Effective January 1, 2018, Children’s Aid Societies are now required by the Child and Family Services Act to provide the full range of protection services to all eligible youth who are 16 or 17. This is a significant step forward for young people who cannot live at home safely.
- The purpose of raising the age of protection to include 16 and 17 year olds is to increase protection services for more vulnerable youth in unsafe living conditions, support their education and reduce homelessness and human trafficking.
- The amendments reflect a balance between focusing on the protection of youth and respecting the youth’s autonomy. Youth consent is a key consideration in providing services.
- The Ontario Child Protection Standards (2016) and Eligibility spectrum continue to apply as before.Therefore, 16 and 17 year olds must be in need of protection for CASs to become involved.

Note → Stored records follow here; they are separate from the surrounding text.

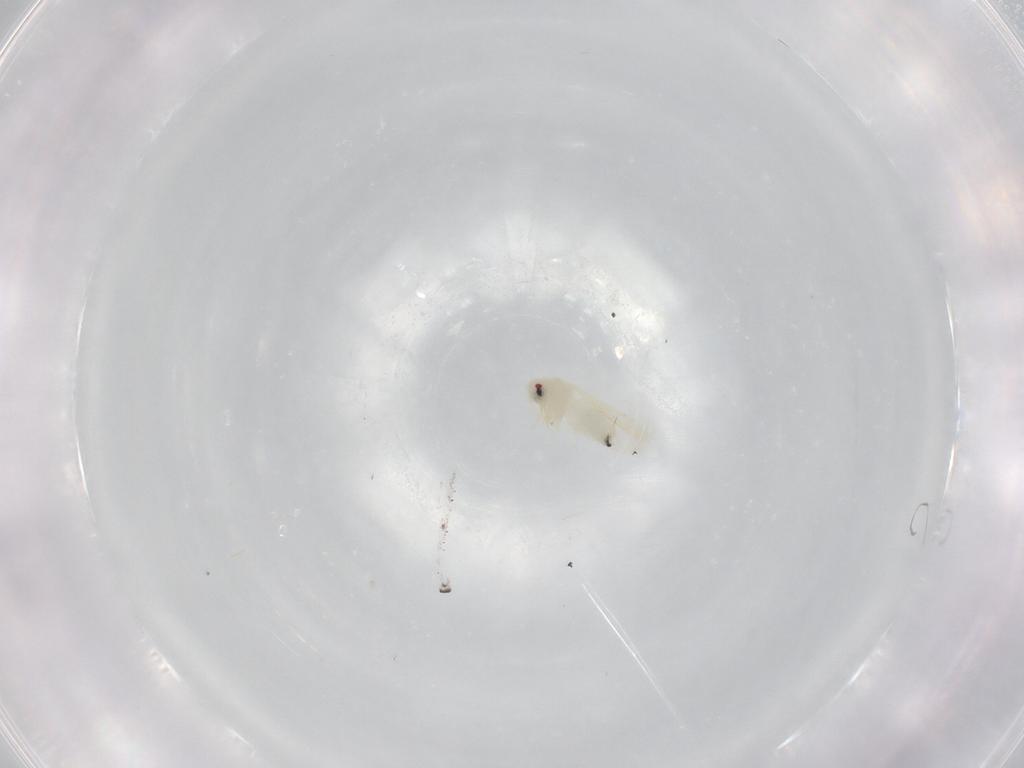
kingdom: Animalia
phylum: Arthropoda
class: Insecta
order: Hemiptera
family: Aleyrodidae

Duty to Report to Child Abuse and Neglect
- The Duty to Report a reasonable suspicion that a child is or may be in need of protection continues to apply in respect of children under 16
- A person MAY make a report concerning a 16 or 17 year old
We understand that reporting child abuse is a stressful decision taken thoughtfully. While reporting suspicions of child abuse and neglect for this age group is discretionary, we strongly encourage you to do so and let CAS assess risk and make decisions as to whether service is required. In this way, we can work together to make sure that those needing child protection services receive them.
More key changes
- A new voluntary agreement will be available for youth who are 16- and 17-years-old who need a placement outside of their home (referred to as Voluntary Youth Services Agreement (VYSA), and
- Continued Care and Support for Youth (CCSY) will be provided for youth where a VYSA ends at the time of their 18th birthday.
Service for 16 and 17 year olds will be guided by the following principles:
Youth-Centered Protection Service: Youth receiving service may have experienced traumatic events or circumstances. CASs will actively engage the youth to build on their strengths and support them to make decisions that help minimize risk and promote their best interests, safety and well-being.
Least Disruptive Approach: Youth are often best supported within their families, extended families and communities. Our approach will involve people important to youth in decision making about youth’s safety and well-being.
Permanency: Youth who are 16 and 17 years old are beginning the transition to independence and adulthood; CASs will help them to identify their goals. Service will support the youth in identifying and developing permanent relationships that are meaningful and beneficial to them while incorporating broad definitions of family, extended family, kin and community.
Connection to Kin, Community & Culture: Maintaining connections to kin, community and culture are necessary for permanency planning and positive outcomes for youth. FCSLLG continues its efforts to address the disproportionality and systemic inequities that effect youth. We are committed to engage in culturally safe practices and support the removal of structural barriers that impact all marginalized youth.